In the real world, the “How am I doing ?” feedback is asked only of peers, that too only trusted ones who would not leverage that “WEAKNESS” to their own advantage and the detriment of the questioner.

Sorry to disappoint Christina, we love Shangri-La, but are very far from it ….

Christina Haxton  |  15 Mar 2012  |  Reply


Thank you for your comment and the opportunity to clarify …

Yes, I agree we aren’t in Shangri-La, nor should we ignore the often cutthroat corporate culture if one exists. It’s a shame that a leader’s being authentic might be seen as “weakness” or lacking in confidence.

Asking “How am I doing?” would be done with the trusted few the leader originally asked the “What can I do better?” or “How can I improve?” question as a follow up and follow through.

Because of exactly what you point to, many leaders won’t take on their own “Leadership 720” exercise as I refer to it in my program because it goes beyond a traditional 360 Assessment.

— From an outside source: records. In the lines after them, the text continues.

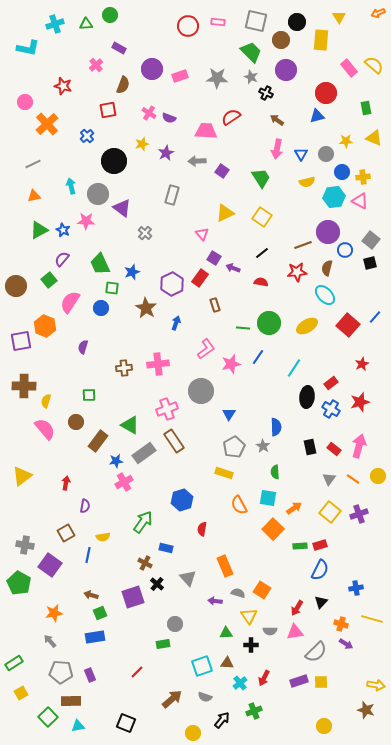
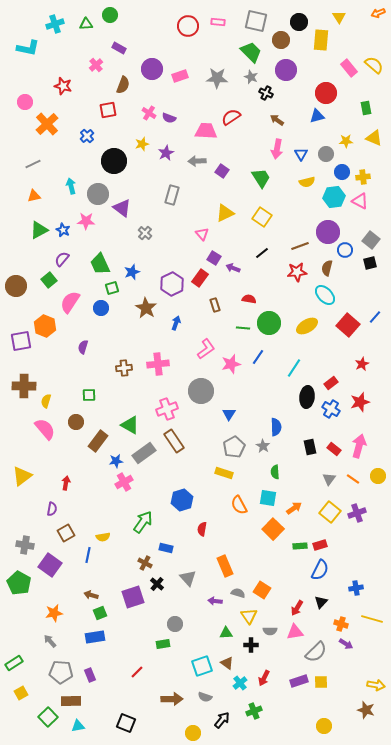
black circle at (297, 22): moved 2 px right
brown line at (303, 245): moved 3 px left, 1 px down
red semicircle at (261, 282): moved 12 px left, 17 px down
green square at (112, 288): rotated 24 degrees counterclockwise
purple semicircle at (85, 506): moved 33 px left, 3 px down
purple cross at (359, 514): moved 2 px left, 1 px up
brown triangle at (227, 663): rotated 32 degrees clockwise
brown arrow at (172, 699): rotated 40 degrees clockwise
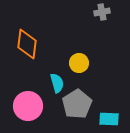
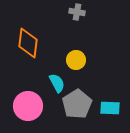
gray cross: moved 25 px left; rotated 21 degrees clockwise
orange diamond: moved 1 px right, 1 px up
yellow circle: moved 3 px left, 3 px up
cyan semicircle: rotated 12 degrees counterclockwise
cyan rectangle: moved 1 px right, 11 px up
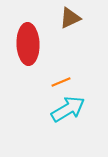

Most executives prefer to hire a coach or consultant to interview 5 -10 people of the leader’s choice and offer who will as the questions I’ve summarized and offer the leader back the answers keeping the details of the responses confidential. The leader then chooses to regard (or disregard in some cases) the themes, or overall consensus, his chosen interviewees offer. I have not had an executive give me the name of a co-worker, friend, family member or boss who he felt would cut his throat given the chance. So far, the process works very well.

What are your thoughts about how this process would work from your perspective?